Thursday, July 12, 2007

Some more thoughts on imperialism

Some more thoughts from Edward Said's Culture and Imperialism

The first thing to be done now is more or less to jettison simple causality in thinking through the relationship between Europe and the non-European world, and lessening the hold on our thought of the equally simple temporal sequence. We must not admit any notion, for instance, that proposes to show that Wordsworth, Austen, or Coleridge, because they wrote before 1857, actually caused the establishment of formal British governmental rule over India after 1857. We should try to discern instead a counterpoint is not temporal or spatial. How to writers in the period before the great age of explicit, programmatic colonial expansion-- the "scramble for Africa," say-- situate and see themselves and their work in the larger world? We shall find them using striking but careful strategies, many of them derived from expected resources--positive ideas of home, of a nation and its language, of proper order, good behavior, moral values.
But positive ideas of this sort do more than validate "our" world. They also tend to devalue other worlds and, perhaps more significantly from a retrospective point of view, they do not prevent or inhibit or give resistance to horrendously unattractive imperialist practices. No, cultural forms like the novel or the opera do not cause people to go out and imperialize-- [Hee hee-lovelesscynic] Carlyle did not drive Rhodes directly, and he certainly cannot be "blamed" for the problems in today's southern Africa-- but it is genuinely troublingto see how little Britain's great humanistic ideas, institutions, and monuments, which we still celebrate as having the power ahistorically to command our approval, how little they stand in the way of the accelerating imperial process. We are entitled to ask how this body of humanistic ideas co-existed so comfortably with imperialism, and why--until the resistance to imperialism in the imperial domain, among Africans, Asians, Latin Americans, developed-- there was little significant opposition or deterrence to empire at home. Perhaps the custom of distinguishing "our" home and order from "theirs" grew into a harsh political rule for accumulating more of "them" to rule, study, and subordinate. In the great, human ideas and values promulgated by mainstream European culture, we have precisely that "mould of ideas or conditioned reflexes" of which Kiernan speaks, into which the whole business of empire later flowed.
...Not only is this a Crusoe setting things in order: it is also an early Protestant eliminating all traces of frivolous behavior. There is nothing in Mansfield Park that would contradict us, however, were we to assume that Sir Thomas does exactly the same things--on a larger scale-- in his Antigua "plantations." Whatever was wrong there-- and the internal evidence garnered by Warren Roberts suggests that economic depression. slavery, and competition with France were at issue-- Sir Thomas was able to fix, thereby maintaining his control over his colonial domain. More clearly than anywhere else in her fiction, Austen here synchronizes domestic with international authority, making it plain that the values associated with such higher things as ordination, law, and propriety must be grounded firmly in actual rule over and possession of territory. She sees clearly that to hold and rule Mansfield Park is to hold and rule an imperial estate in close, not to say inevitable association with it. What assures the domestic tranquility and attractive harmony of one is the productivity and regulated discipline of the other.
There are days when I really wonder if academia is all that it's cracked up to be. But then there are days like when I read Edward Said, or someone else really good, and you see the good in literary theory and analysis. Because there are thousands of narratives, it seems to me, at those times, that are unmapped and untold, and if you have the wits to map them, you can help tell the secret history of the world, which has been covered up for whatever sinister reason or other.

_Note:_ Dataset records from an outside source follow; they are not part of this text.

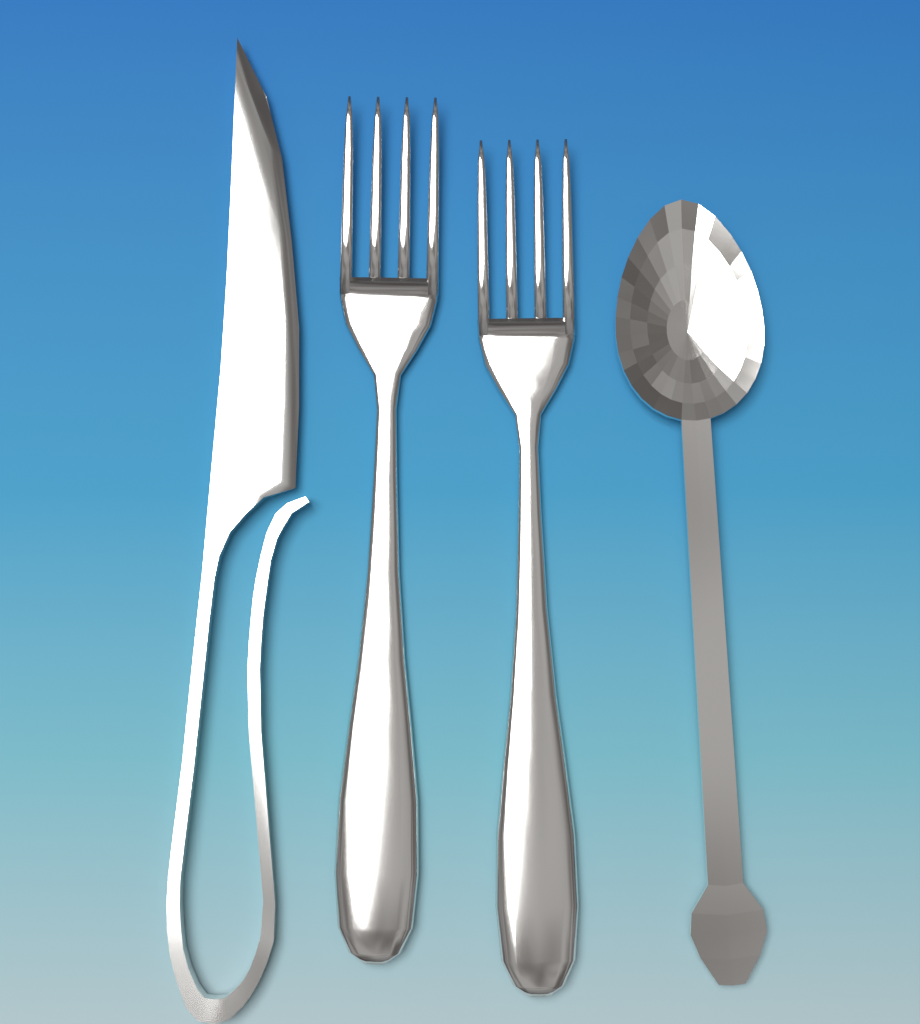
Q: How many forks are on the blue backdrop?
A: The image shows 2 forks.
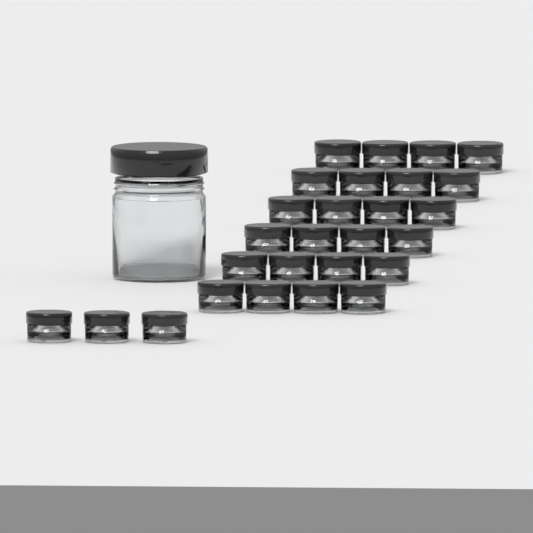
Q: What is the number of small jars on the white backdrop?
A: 27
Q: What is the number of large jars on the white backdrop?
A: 1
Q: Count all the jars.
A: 28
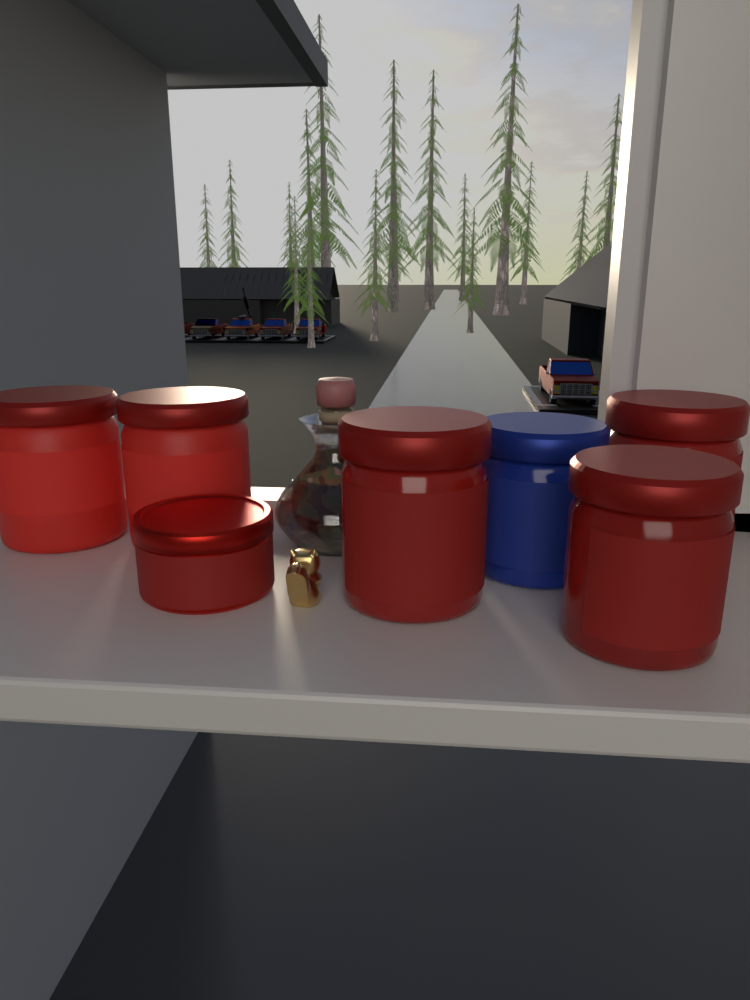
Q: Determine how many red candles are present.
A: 6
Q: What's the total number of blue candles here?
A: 1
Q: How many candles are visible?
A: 7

The book is primarily based on rereading some of the classic works of European literature, with an eye to their relationship to imperialism. Even though Said was writing in 1993, comp lit still neglects the imperialist connections of classic works, or they did at my extremely academically conservative alma mater. And furthermore, he renders the immortal, universal truths of these works somewhat suspect, since as he rightly points out, they did little, for all their talk of human freedom and rights, to criticize the growth of imperialism. Makes me wonder, since we rely on these same great works today, why we're surprised how feeble our resistance to current imperialism is.

1 comment:

Anonymous said...

I think you make a good point about the state of higher education and its possible negative influence on the well educated members of our population. And I agree, metaphysics can have a big impact on how we view the world.

However, I think the big bulk of problems are still mostly due to economics.